Vinte anos após a promulgação da Lei Maria da Penha, o debate jurídico evolui para além da denúncia, exigindo o protagonismo ativo da mulher no processo.

A Lei Maria da Penha (Lei nº 11.340/2006) completou duas décadas como um marco civilizatório no ordenamento jurídico brasileiro. Contudo, a efetividade da norma exige uma reflexão profunda sobre o papel da vítima no curso do processo judicial, superando a visão de mera espectadora para alcançar o protagonismo processual.

A evolução da proteção jurídica e o papel da vítima

O sistema de justiça brasileiro tem buscado aprimorar os mecanismos de proteção contra a violência doméstica. A jurisprudência dos Tribunais Superiores, notadamente o STJ, consolidou o entendimento de que a ação penal em casos de violência doméstica é pública incondicionada, o que reforça o dever do Estado em atuar, independentemente da vontade da vítima em prosseguir.

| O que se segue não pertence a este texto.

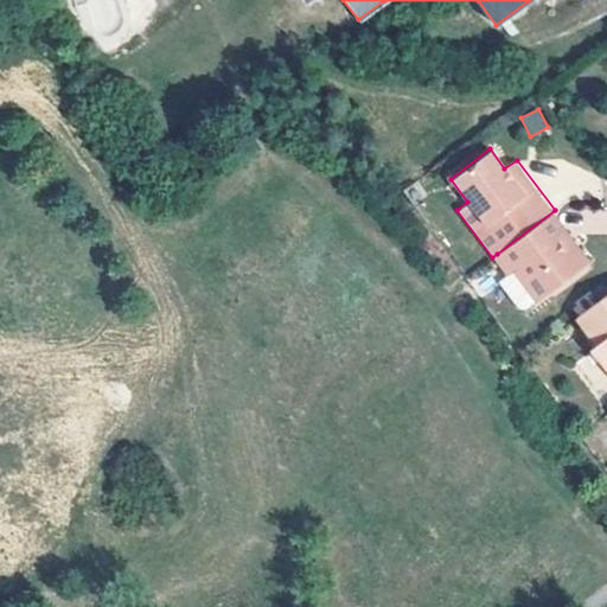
[(585,253),(556,210),(555,210),(497,254),(510,269),(517,263),(536,289),(585,253)]
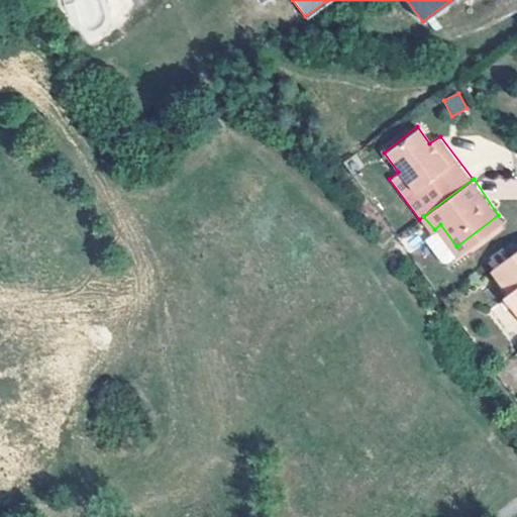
[(516,248),(491,269),(510,296),(504,300),(516,319),(516,248)]
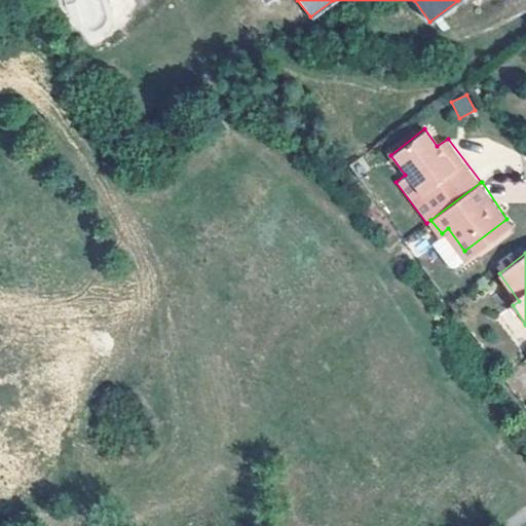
All buildings are outlined.
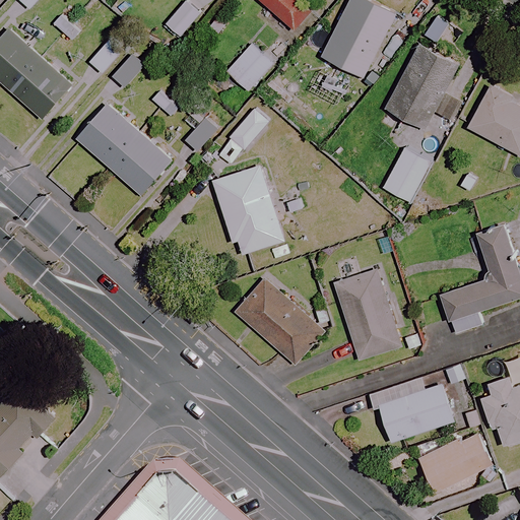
[(39,0),(20,0),(31,9),(39,0)]
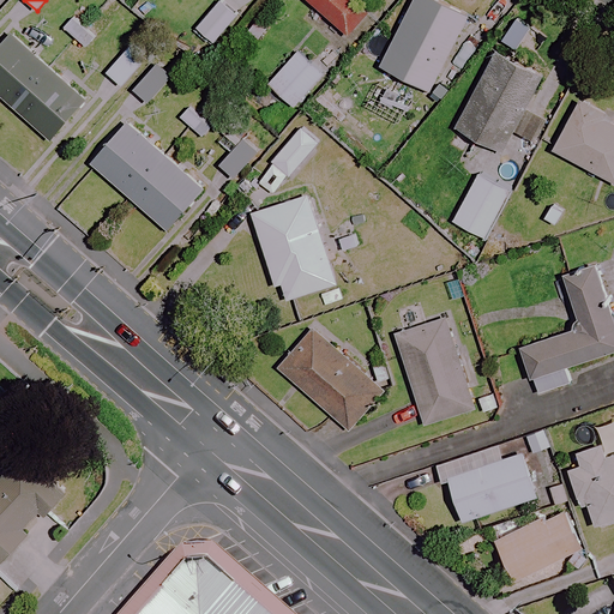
[(307,0),(347,34),(369,7),(361,0),(307,0)]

Desafios para o protagonismo feminino

Apesar do avanço legislativo, o processo judicial ainda impõe barreiras que dificultam a participação ativa da mulher. A revitimização em audiências e a falta de uma escuta especializada são obstáculos que o operador do direito deve combater. O protagonismo, neste contexto, significa garantir que a voz da mulher seja ouvida com segurança jurídica e acolhimento institucional.

Impactos práticos para a advocacia

  • Atuação multidisciplinar: Advogados devem integrar o suporte psicológico à estratégia processual para evitar a desistência da vítima.
  • Aplicação de medidas protetivas: Monitoramento constante da eficácia das medidas de urgência previstas no art. 22 da Lei 11.340/2006.
  • Perspectiva de gênero: Utilização do Protocolo para Julgamento com Perspectiva de Gênero do CNJ como ferramenta de argumentação em petições.
  • Fortalecimento da prova: Valorização do depoimento da vítima como meio de prova central, conforme entendimento consolidado na jurisprudência pátria.

A advocacia moderna deve atuar não apenas na defesa técnica, mas na garantia de que o processo seja um instrumento de empoderamento e não de nova violência contra a mulher.